Cependant, tout n'est pas permis. Mal menée, une relance peut s'avérer contre-productive. Quelques principes à suivre.

- En réponse à une annonce

«La personne qui appelle après avoir proposé spontanément ses services m'agace, poursuit Rémy Bonnard. Car, il est très rare qu'une offre spontanée réponde à un besoin clairement identifié au sein de l'entreprise. Du coup, je suis emprunté et ne sais que répondre au candidat.» D'où un malaise inévitable. D'autre part, le courrier électronique, simple, rapide et dupliqué à l'envi, a considérablement augmenté le nombre d'offres spontanées qui parviennent aux entreprises et aux cabinets de recrutement.

L'Oréal Suisse, qui emploie 450 collaborateurs en tout, en a reçu quelque 3000 depuis le début de l'année. Quant au cabinet Profil Emploi à Genève, il en reçoit environ 500 par semaine. «Vous imaginez le nombre de téléphones quotidiens auxquels nous devrions répondre si chaque candidat nous rappelait? s'exclame Joëlle Rumpf, responsable du recrutement chez L'Oréal. Ce serait ingérable.»

- Opter pour l'e-mail?

Le sondage de Robert Half relève que 38% des responsables préfèrent la relance par e-mail, et 33% par téléphone. «Si l'annonce comporte une adresse électronique, je conseille d'opter pour ce moyen, déclare Hanka Cerna, directrice du cabinet Profil Emploi. Nous vivons dans une époque où l'informatique est omniprésente. Appeler signifie passer par la téléphoniste, puis l'assistante, puis le directeur des ressources humaines. Cela fait beaucoup de monde à déranger pour une seule petite interrogation.» Cependant, il existe un argument de taille en défaveur du courrier électronique: impersonnel, il ne marque pas suffisamment les esprits de recruteurs.

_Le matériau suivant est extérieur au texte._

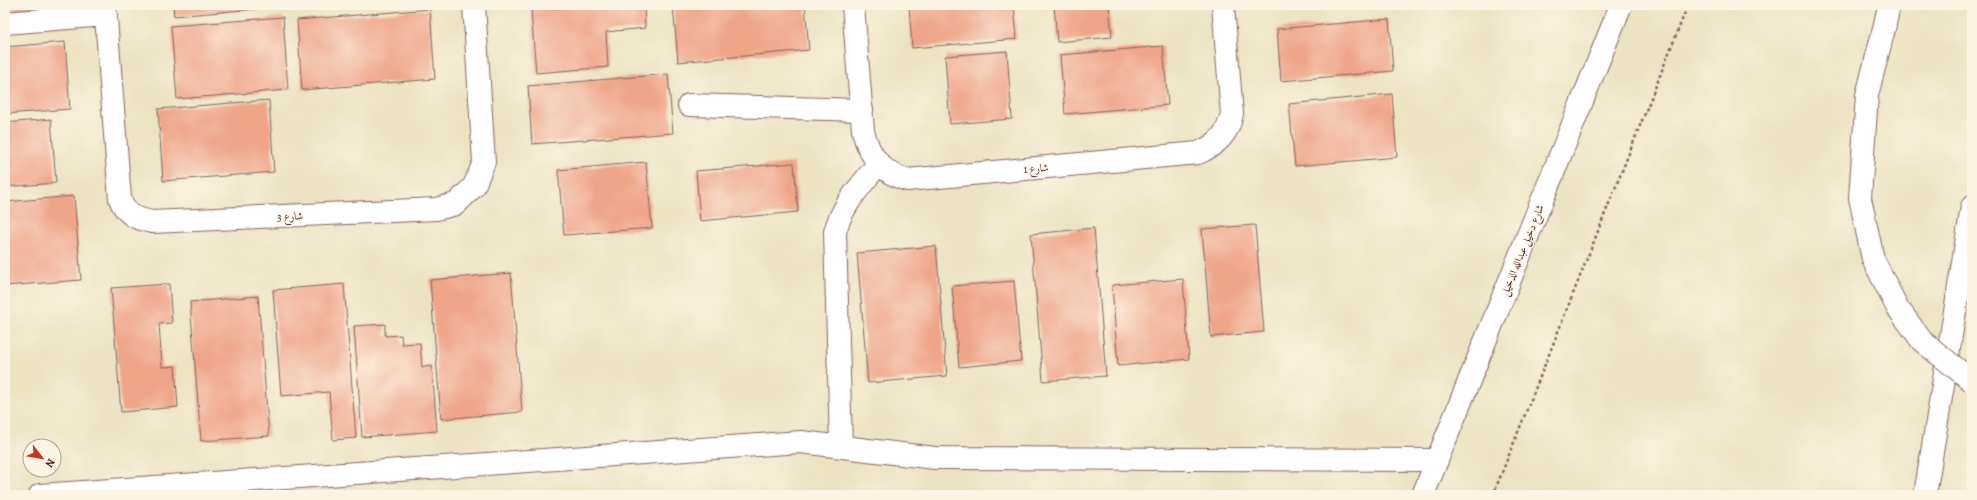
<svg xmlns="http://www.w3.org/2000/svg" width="1977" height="500" viewBox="0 0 1977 500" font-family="Alegreya,Amiri,serif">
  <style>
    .building { fill: #efa588 }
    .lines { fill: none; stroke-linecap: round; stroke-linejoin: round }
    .minor-casing { stroke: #836460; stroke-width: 24 }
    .highway-casing { stroke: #836460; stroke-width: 24 }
    .path { stroke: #836460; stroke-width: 2.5; stroke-dasharray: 3 3; stroke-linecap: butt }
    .minor { stroke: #fff; stroke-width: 22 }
    .highway { stroke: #fff; stroke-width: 22 }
    .highway-bridge-casing { stroke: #836460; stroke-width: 24; stroke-linecap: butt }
    .highway-bridge { stroke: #fff; stroke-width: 22 }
    .labels { text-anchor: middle; stroke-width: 3; stroke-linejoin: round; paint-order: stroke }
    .street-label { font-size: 11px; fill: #4a1f2b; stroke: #fcf5e5 }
  </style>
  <rect width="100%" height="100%" fill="#fcf5e5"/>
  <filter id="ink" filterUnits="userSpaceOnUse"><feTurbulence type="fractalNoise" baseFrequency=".025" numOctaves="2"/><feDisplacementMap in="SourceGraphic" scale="8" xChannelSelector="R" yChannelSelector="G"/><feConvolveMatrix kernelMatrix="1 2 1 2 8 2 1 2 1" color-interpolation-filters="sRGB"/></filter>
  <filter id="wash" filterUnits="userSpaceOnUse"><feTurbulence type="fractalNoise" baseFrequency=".012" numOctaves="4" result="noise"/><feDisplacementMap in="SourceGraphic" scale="16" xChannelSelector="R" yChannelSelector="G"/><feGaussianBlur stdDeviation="0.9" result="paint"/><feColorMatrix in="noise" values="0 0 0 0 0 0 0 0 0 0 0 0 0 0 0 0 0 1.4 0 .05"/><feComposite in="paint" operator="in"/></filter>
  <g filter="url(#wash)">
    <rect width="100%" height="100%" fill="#ece3c2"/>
    <g id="blocks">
      <!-- building -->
      <path class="building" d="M5,5H61L62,13L5,17Z
        M173,5H279V7L174,16Z
        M598,5H644L645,28L606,32L608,67L536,73L531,10Z
        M673,5H805L809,50L678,62Z
        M909,5H1014L1017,39L912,48Z
        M1054,5H1109L1112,37L1057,42Z
        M430,9L435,79L302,90L297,20Z
        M283,17L288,90L177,99L171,26Z
        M1389,19L1393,71L1281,81L1277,29Z
        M65,42L70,109L5,114V47Z
        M1163,46L1168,105L1065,114L1060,55Z
        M1007,51L1012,119L950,124L945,56Z
        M668,74L673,133L532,144L528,86Z
        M1392,94L1397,157L1295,166L1289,104Z
        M269,100L274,172L163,181L158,109Z
        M51,119L56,183L5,187V123Z
        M646,162L652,228L564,235L558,170Z
        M794,163L798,212L700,221L696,171Z
        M74,196L81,280L5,286V202Z
        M1255,225L1264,332L1211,337L1202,229Z
        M1094,228L1106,376L1043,381L1031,234Z
        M936,246L947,376L868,383L857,253Z
        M511,273L522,412L441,419L430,280Z
        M1183,279L1189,359L1118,366L1112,285Z
        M1014,281L1021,361L959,367L952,286Z
        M169,284L172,323L159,324L162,367L175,366L178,407L121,412L111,288Z
        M344,284L356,438L333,440L329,392L281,396L273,290Z
        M258,296L269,436L201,441L190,302Z
        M385,324V336L401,335L402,344L420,343L422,367L432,366L437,431L362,437L354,326Z"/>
    </g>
  </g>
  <g filter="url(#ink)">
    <use href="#blocks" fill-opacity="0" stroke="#836460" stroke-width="1"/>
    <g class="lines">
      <defs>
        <path id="minor" d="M105,5L120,199C126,215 137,219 152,222L436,209L456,204L474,186L484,162L474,5
          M853,5L863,131C869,156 882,173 907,180L1198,153C1217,145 1228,134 1232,114L1223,5
          M5,23L106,15
          M689,105L862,110
          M841,446L835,232C842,205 861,186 878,164
          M40,495L801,442L935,458L1437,460
          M1423,495L1621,5"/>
        <path id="highway" d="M1884,29L1889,5
          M1925,495L1972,207"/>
      </defs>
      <!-- minor casing -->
      <use href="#minor" class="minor-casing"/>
      <!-- highway casing -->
      <use href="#highway" class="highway-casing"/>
      <!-- path -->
      <path class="path" d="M1493,495L1688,5"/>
      <!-- minor -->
      <use href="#minor" class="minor"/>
      <!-- highway -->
      <use href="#highway" class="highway"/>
      <defs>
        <path id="highway-bridge" d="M1884,29L1867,95L1860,198L1873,259L1897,307L1922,341L1972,381"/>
      </defs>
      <!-- highway-bridge casing -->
      <use href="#highway-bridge" class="highway-bridge-casing"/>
      <!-- highway-bridge -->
      <use href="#highway-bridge" class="highway-bridge"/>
    </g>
  </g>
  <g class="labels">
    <!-- street labels -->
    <g class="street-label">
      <text transform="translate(1036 168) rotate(-5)" y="4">شارع 1</text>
      <text transform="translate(290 216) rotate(-3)" y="4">شارع 3</text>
      <text transform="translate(1522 250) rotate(-68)" y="4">شارع دخيل عبدالله الدخيل</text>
    </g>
  </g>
  <!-- margin -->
  <rect width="1977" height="500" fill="none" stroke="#fcf5e5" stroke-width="20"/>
  <!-- north arrow -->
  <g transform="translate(42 458) rotate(121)"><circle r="19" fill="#fcf5e5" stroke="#b59f9b"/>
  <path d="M0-3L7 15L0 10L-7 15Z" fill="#c8321e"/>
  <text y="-6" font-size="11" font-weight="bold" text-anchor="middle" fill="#4a1f2b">N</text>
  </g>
</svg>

- Poser une ou deux questions au maximum

Une demande de confirmation n'est pas un entretien d'embauche. Il n'a qu'un objet: s'assurer que son dossier ne s'est pas égaré en chemin. «Il faut se contenter de demander si son CV est bien arrivé et en profiter pour confirmer son intérêt pour le poste, souligne Hanka Cerna. Mais le candidat doit éviter à tout prix les questions concernant ses éventuels futurs collègues ou son salaire. C'est le meilleur moyen de se fermer toutes les portes.» Et surtout il faut sentir son interlocuteur, ne pas insister s'il se montre pressé d'en terminer. «Dans ce cas, on remercie et on interrompt la conversation», recommande David Veenhuys, consultant et animateur de séminaires sur le marketing personnel et la gestion de carrière à Montreux. La politesse est la reine de toutes les vertus.

- Bien se préparer

David Veenhuys déconseille l'improvisation: «La meilleure stratégie est de préparer un petit script. Il contiendra un résumé de la situation, une question précise et éventuellement une proposition.» En clair, le candidat rappelle qu'à telle date il a envoyé un dossier, il demande ensuite s'il est bien arrivé puis propose une éventuelle rencontre. «Le script permet d'avoir l'esprit libre pour écouter et sentir son interlocuteur», souligne encore David Veenhuys.

- Se montrer patient

Tous les spécialistes interrogés préconisent d'attendre dix à quinze jours avant de relancer son employeur potentiel. Le sondage évoqué ci-dessus résume ainsi la règle fondamentale: ne pas confondre motivation et impatience!

Véronique, elle, se félicite de sa démarche: «Mon but en téléphonant a été atteint. Je voulais décrocher un entretien et je l'ai eu. Cependant, le plus difficile restait à faire: convaincre mes interlocuteurs.»